What the task asks - Repeat precisely the span of lines below that opens with the line containing "133.7 156.4 -90))" and closes with the line containing "130.7 156.4 -90))", both included.

Available data -
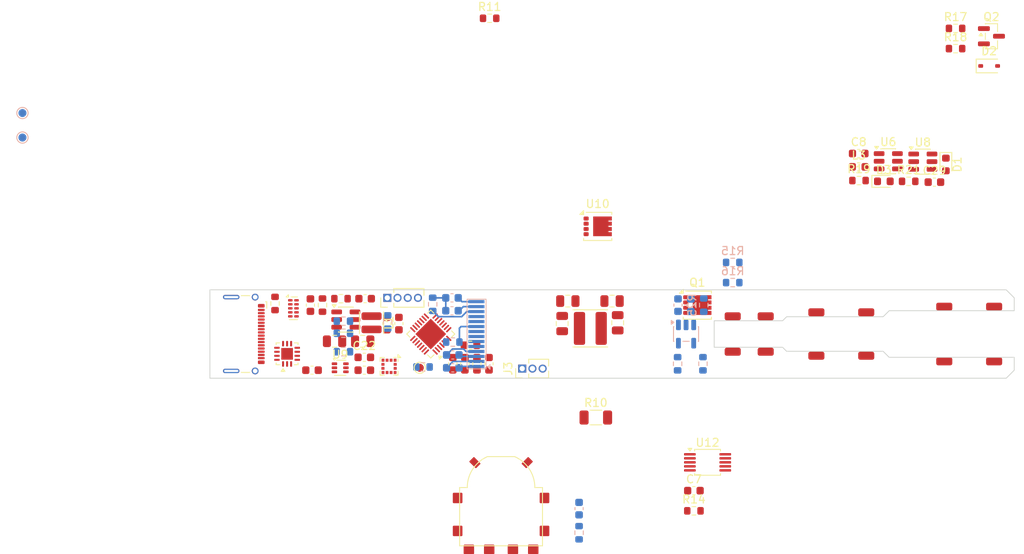
<source format=kicad_pcb>
(kicad_pcb
	(version 20241229)
	(generator "pcbnew")
	(generator_version "9.0")
	(general
		(thickness 1.6)
		(legacy_teardrops no)
	)
	(paper "A4")
	(layers
		(0 "F.Cu" signal)
		(4 "In1.Cu" signal)
		(6 "In2.Cu" signal)
		(2 "B.Cu" signal)
		(9 "F.Adhes" user "F.Adhesive")
		(11 "B.Adhes" user "B.Adhesive")
		(13 "F.Paste" user)
		(15 "B.Paste" user)
		(5 "F.SilkS" user "F.Silkscreen")
		(7 "B.SilkS" user "B.Silkscreen")
		(1 "F.Mask" user)
		(3 "B.Mask" user)
		(17 "Dwgs.User" user "User.Drawings")
		(19 "Cmts.User" user "User.Comments")
		(21 "Eco1.User" user "User.Eco1")
		(23 "Eco2.User" user "User.Eco2")
		(25 "Edge.Cuts" user)
		(27 "Margin" user)
		(31 "F.CrtYd" user "F.Courtyard")
		(29 "B.CrtYd" user "B.Courtyard")
		(35 "F.Fab" user)
		(33 "B.Fab" user)
		(39 "User.1" user)
		(41 "User.2" user)
		(43 "User.3" user)
		(45 "User.4" user)
	)
	(setup
		(stackup
			(layer "F.SilkS"
				(type "Top Silk Screen")
				(color "Black")
			)
			(layer "F.Paste"
				(type "Top Solder Paste")
			)
			(layer "F.Mask"
				(type "Top Solder Mask")
				(color "White")
				(thickness 0.01)
			)
			(layer "F.Cu"
				(type "copper")
				(thickness 0.035)
			)
			(layer "dielectric 1"
				(type "prepreg")
				(thickness 0.1)
				(material "FR4")
				(epsilon_r 4.5)
				(loss_tangent 0.02)
			)
			(layer "In1.Cu"
				(type "copper")
				(thickness 0.035)
			)
			(layer "dielectric 2"
				(type "core")
				(thickness 1.24)
				(material "FR4")
				(epsilon_r 4.5)
				(loss_tangent 0.02)
			)
			(layer "In2.Cu"
				(type "copper")
				(thickness 0.035)
			)
			(layer "dielectric 3"
				(type "prepreg")
				(thickness 0.1)
				(material "FR4")
				(epsilon_r 4.5)
				(loss_tangent 0.02)
			)
			(layer "B.Cu"
				(type "copper")
				(thickness 0.035)
			)
			(layer "B.Mask"
				(type "Bottom Solder Mask")
				(thickness 0.01)
			)
			(layer "B.Paste"
				(type "Bottom Solder Paste")
			)
			(layer "B.SilkS"
				(type "Bottom Silk Screen")
			)
			(copper_finish "None")
			(dielectric_constraints no)
		)
		(pad_to_mask_clearance 0)
		(allow_soldermask_bridges_in_footprints no)
		(tenting front back)
		(grid_origin 100.5 158.2)
		(pcbplotparams
			(layerselection 0x00000000_00000000_55555555_5755f5ff)
			(plot_on_all_layers_selection 0x00000000_00000000_00000000_00000000)
			(disableapertmacros no)
			(usegerberextensions no)
			(usegerberattributes yes)
			(usegerberadvancedattributes yes)
			(creategerberjobfile yes)
			(dashed_line_dash_ratio 12.000000)
			(dashed_line_gap_ratio 3.000000)
			(svgprecision 4)
			(plotframeref no)
			(mode 1)
			(useauxorigin no)
			(hpglpennumber 1)
			(hpglpenspeed 20)
			(hpglpendiameter 15.000000)
			(pdf_front_fp_property_popups yes)
			(pdf_back_fp_property_popups yes)
			(pdf_metadata yes)
			(pdf_single_document no)
			(dxfpolygonmode yes)
			(dxfimperialunits yes)
			(dxfusepcbnewfont yes)
			(psnegative no)
			(psa4output no)
			(plot_black_and_white yes)
			(sketchpadsonfab no)
			(plotpadnumbers no)
			(hidednponfab no)
			(sketchdnponfab yes)
			(crossoutdnponfab yes)
			(subtractmaskfromsilk no)
			(outputformat 1)
			(mirror no)
			(drillshape 1)
			(scaleselection 1)
			(outputdirectory "")
		)
	)
	(net 0 "")
	(net 1 "+3.3V")
	(net 2 "GND")
	(net 3 "VBUS")
	(net 4 "Net-(U4-SW)")
	(net 5 "Net-(U4-BST)")
	(net 6 "Net-(U4-FB)")
	(net 7 "/NRST")
	(net 8 "/ENC_B")
	(net 9 "unconnected-(U1-PB0-Pad14)")
	(net 10 "/TC_FB")
	(net 11 "/BOOTSEL")
	(net 12 "Net-(C27-Pad2)")
	(net 13 "/SCL")
	(net 14 "/DISP_NRST")
	(net 15 "/SDA")
	(net 16 "/ENC_A")
	(net 17 "/TIP_H")
	(net 18 "/SWDIO")
	(net 19 "/D-")
	(net 20 "/D+")
	(net 21 "/HEATER_ON")
	(net 22 "/TIP_K")
	(net 23 "/CC2")
	(net 24 "/CC1")
	(net 25 "/LED_RING")
	(net 26 "/ACC_INT1")
	(net 27 "/SWCLK")
	(net 28 "/INT_N")
	(net 29 "/ACC_INT2")
	(net 30 "Net-(J4-Pin_13)")
	(net 31 "Net-(J4-Pin_2)")
	(net 32 "Net-(J4-Pin_1)")
	(net 33 "Net-(J4-Pin_4)")
	(net 34 "Net-(J4-Pin_3)")
	(net 35 "Net-(J4-Pin_14)")
	(net 36 "Net-(U7--)")
	(net 37 "Net-(J1-SHIELD)")
	(net 38 "unconnected-(J4-Pin_6-Pad6)")
	(net 39 "Net-(J4-Pin_12)")
	(net 40 "Net-(U7-+)")
	(net 41 "unconnected-(U5-~{CS}-Pad10)")
	(net 42 "/JDP")
	(net 43 "/JDN")
	(net 44 "unconnected-(U3-NC-Pad6)")
	(net 45 "unconnected-(U3-NC-Pad10)")
	(net 46 "unconnected-(U3-NC-Pad7)")
	(net 47 "unconnected-(U3-NC-Pad9)")
	(net 48 "Net-(J4-Pin_9)")
	(net 49 "Net-(U1-VDDA)")
	(net 50 "unconnected-(U9-ALERT-Pad3)")
	(net 51 "unconnected-(U1-PA4-Pad10)")
	(net 52 "unconnected-(U1-PB3-Pad24)")
	(net 53 "unconnected-(U1-PB1-Pad15)")
	(net 54 "Net-(D2-K)")
	(net 55 "unconnected-(U1-PA15-Pad23)")
	(net 56 "unconnected-(U11-Pad0)")
	(net 57 "Net-(C23-Pad1)")
	(net 58 "Net-(D2-A)")
	(net 59 "Net-(Q1-D)")
	(net 60 "Net-(D1-K)")
	(net 61 "Net-(U8-VS)")
	(net 62 "Net-(Q1-G)")
	(net 63 "Net-(Q2-B)")
	(net 64 "Net-(Q2-C)")
	(net 65 "/BUS_ON")
	(net 66 "unconnected-(U11-Pad0)_1")
	(net 67 "unconnected-(U11-Pad0)_2")
	(net 68 "unconnected-(U11-Pad0)_3")
	(net 69 "unconnected-(U11-Pad0)_4")
	(net 70 "unconnected-(U11-Pad0)_5")
	(net 71 "/INA_ALERT")
	(net 72 "unconnected-(U1-PA2-Pad8)")
	(net 73 "unconnected-(U1-PA1-Pad7)")
	(net 74 "+12V")
	(net 75 "Net-(D3-A)")
	(net 76 "Net-(U6-FB)")
	(net 77 "unconnected-(U6-EN-Pad4)")
	(net 78 "unconnected-(U6-NC-Pad6)")
	(footprint "Capacitor_SMD:C_0603_1608Metric" (layer "F.Cu") (at 160.675 172.19))
	(footprint "Connector_Wire:SolderWirePad_1x01_SMD_1x2mm" (layer "F.Cu") (at 169.6 150.5 90))
	(footprint "Capacitor_SMD:C_0603_1608Metric" (layer "F.Cu") (at 122.5 151.4 -90))
	(footprint "Inductor_SMD:L_0603_1608Metric" (layer "F.Cu") (at 181.1625 131.9))
	(footprint "Package_SON:USON-10_2.5x1.0mm_P0.5mm" (layer "F.Cu") (at 110.885 149.5))
	(footprint "Capacitor_SMD:C_0603_1608Metric" (layer "F.Cu") (at 181.1625 130.24))
	(footprint "Connector_Wire:SolderWirePad_1x01_SMD_1x2mm" (layer "F.Cu") (at 182.1 155.4 90))
	(footprint "Package_SON:VSON-8_3.3x3.3mm_P0.65mm_NexFET" (layer "F.Cu") (at 161.1 149.1))
	(footprint "Capacitor_SMD:C_0805_2012Metric" (layer "F.Cu") (at 151.2 151.3 90))
	(footprint "Connector_Wire:SolderWirePad_1x01_SMD_1x2mm" (layer "F.Cu") (at 198 156.1 90))
	(footprint "Capacitor_SMD:C_0603_1608Metric" (layer "F.Cu") (at 135.2 156.4 -90))
	(footprint "Inductor_SMD:L_Changjiang_FTC252012S" (layer "F.Cu") (at 120.6 151.3 -90))
	(footprint "Package_SON:VSON-8_3.3x3.3mm_P0.65mm_NexFET" (layer "F.Cu") (at 148.715 139.3))
	(footprint "Resistor_SMD:R_0603_1608Metric" (layer "F.Cu") (at 193.205158 117.182374))
	(footprint "Connector_Wire:SolderWirePad_1x01_SMD_1x2mm" (layer "F.Cu") (at 175.9 150 90))
	(footprint "Diode_SMD:D_0603_1608Metric" (layer "F.Cu") (at 184.2875 133.7))
	(footprint "Resistor_SMD:R_0603_1608Metric" (layer "F.Cu") (at 181.2 133.6))
	(footprint "Diode_SMD:D_0603_1608Metric" (layer "F.Cu") (at 192 131.6 -90))
	(footprint "Capacitor_SMD:C_0805_2012Metric" (layer "F.Cu") (at 150.5 148.6))
	(footprint "Connector_Wire:SolderWirePad_1x01_SMD_1x2mm" (layer "F.Cu") (at 191.8 156.1 90))
	(footprint "Capacitor_SMD:C_0603_1608Metric" (layer "F.Cu") (at 190.575 133.8))
	(footprint "Capacitor_SMD:C_0603_1608Metric" (layer "F.Cu") (at 132.2 156.4 -90))
	(footprint "Diode_SMD:D_SOD-323" (layer "F.Cu") (at 197.380158 119.342374))
	(footprint "Inductor_SMD:L_Changjiang_FTC404030S" (layer "F.Cu") (at 147.8 152))
	(footprint "Connector_Wire:SolderWirePad_1x01_SMD_1x2mm" (layer "F.Cu") (at 169.6 154.9 90))
	(footprint "Resistor_SMD:R_0603_1608Metric" (layer "F.Cu") (at 193.205158 114.672374))
	(footprint "Connector_USB:USB_C_Receptacle_G-Switch_GT-USB-7025" (layer "F.Cu") (at 103.439427 152.7 -90))
	(footprint "Connector_Wire:SolderWirePad_1x01_SMD_1x2mm" (layer "F.Cu") (at 165.5 150.5 90))
	(footprint "Resistor_SMD:R_0603_1608Metric" (layer "F.Cu") (at 114.5 149.1 90))
	(footprint "Connector_Wire:SolderWirePad_1x01_SMD_1x2mm" (layer "F.Cu") (at 165.5 154.9 90))
	(footprint "Capacitor_SMD:C_0603_1608Metric" (layer "F.Cu") (at 133.7 156.4 -90))
	(footprint "Resistor_SMD:R_0603_1608Metric" (layer "F.Cu") (at 160.675 174.7))
	(footprint "Capacitor_SMD:C_0805_2012Metric" (layer "F.Cu") (at 145 148.6 180))
	(footprint "Package_TO_SOT_SMD:SOT-23-6" (layer "F.Cu") (at 189.1375 131.25))
	(footprint "Capacitor_SMD:C_0603_1608Metric" (layer "F.Cu") (at 130.7 156.4 -90))
	(footprint "Connector_PinHeader_1.27mm:PinHeader_1x03_P1.27mm_Vertical" (layer "F.Cu") (at 139.33 157 90))
	(footprint "Capacitor_SMD:C_0805_2012Metric" (layer "F.Cu") (at 144.3 151.4 90))
	(footprint "Package_TO_SOT_SMD:SOT-23" (layer "F.Cu") (at 197.665158 115.642374))
	(footprint "Capacitor_SMD:C_0805_2012Metric" (layer "F.Cu") (at 119.5 153.6 180))
	(footprint "TestPoint:TestPoint_Pad_D1.0mm" (layer "F.Cu") (at 126.6 156.9))
	(footprint "Capacitor_SMD:C_0603_1608Metric" (layer "F.Cu") (at 113 149.1 90))
	(footprint "Package_TO_SOT_SMD:TSOT-23-6" (layer "F.Cu") (at 117.4 150.9))
	(footprint "Package_LGA:LGA-12_2x2mm_P0.5mm" (layer "F.Cu") (at 122.7775 156.7225 -90))
	(footprint "Package_DFN_QFN:WQFN-28-1EP_4x4mm_P0.4mm_EP2.7x2.7mm" (layer "F.Cu") (at 127.960831 152.7 135))
	(footprint "Custom:SIQ-02FVS3_Rotary_Encoder" (layer "F.Cu") (at 136.7 171.8))
	(footprint "Connector_Wire:SolderWirePad_1x01_SMD_1x2mm" (layer "F.Cu") (at 198 149.3 90))
	(footprint "Connector_PinHeader_1.27mm:PinHeader_1x04_P1.27mm_Vertical"
		(layer "F.Cu")
		(uuid "97e08cc2-3a03-4481-966a-47e2c700f232")
		(at 122.56 148.2 90)
		(descr "Through hole straight pin header, 1x04, 1.27mm pitch, single row")
		(tags "Through hole pin header THT 1x04 1.27mm single row")
		(property "Reference" "J2"
			(at 0 -1.745 90)
			(layer "F.SilkS")
			(hide yes)
			(uuid "d298bfd7-e5d3-4a83-80b7-abc3a5df5756")
			(effects
				(font
					(size 1 1)
					(thickness 0.15)
				)
			)
		)
		(property "Value" "DBG"
			(at 0 5.555 90)
			(layer "F.Fab")
			(uuid "e573f6bf-72ff-4a38-b855-4c82e13849fe")
			(effects
				(font
					(size 1 1)
					(thickness 0.15)
				)
			)
		)
		(property "Datasheet" "~"
			(at 0 0 90)
			(layer "F.Fab")
			(hide yes)
			(uuid "b3b7b9fc-7ac8-4cf4-a1f7-552909f32824")
			(effects
				(font
					(size 1.27 1.27)
					(thickness 0.15)
				)
			)
		)
		(property "Description" "Generic connector, single row, 01x04, script generated"
			(at 0 0 90)
			(layer "F.Fab")
			(hide yes)
			(uuid "725f861c-980f-47ca-9c16-8ef99fb23c02")
			(effects
				(font
					(size 1.27 1.27)
					(thickness 0.15)
				)
			)
		)
		(property ki_fp_filters "Connector*:*_1x??_*")
		(path "/e2c31f10-75c2-4b08-abb1-5b05c1123794")
		(sheetname "/")
		(sheetfile "usbc_soldering_iron.kicad_sch")
		(attr through_h
... [192012 chars truncated]
</source>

Exercise response -
	(footprint "Capacitor_SMD:C_0603_1608Metric" (layer "F.Cu") (at 133.7 156.4 -90))
	(footprint "Resistor_SMD:R_0603_1608Metric" (layer "F.Cu") (at 160.675 174.7))
	(footprint "Capacitor_SMD:C_0805_2012Metric" (layer "F.Cu") (at 145 148.6 180))
	(footprint "Package_TO_SOT_SMD:SOT-23-6" (layer "F.Cu") (at 189.1375 131.25))
	(footprint "Capacitor_SMD:C_0603_1608Metric" (layer "F.Cu") (at 130.7 156.4 -90))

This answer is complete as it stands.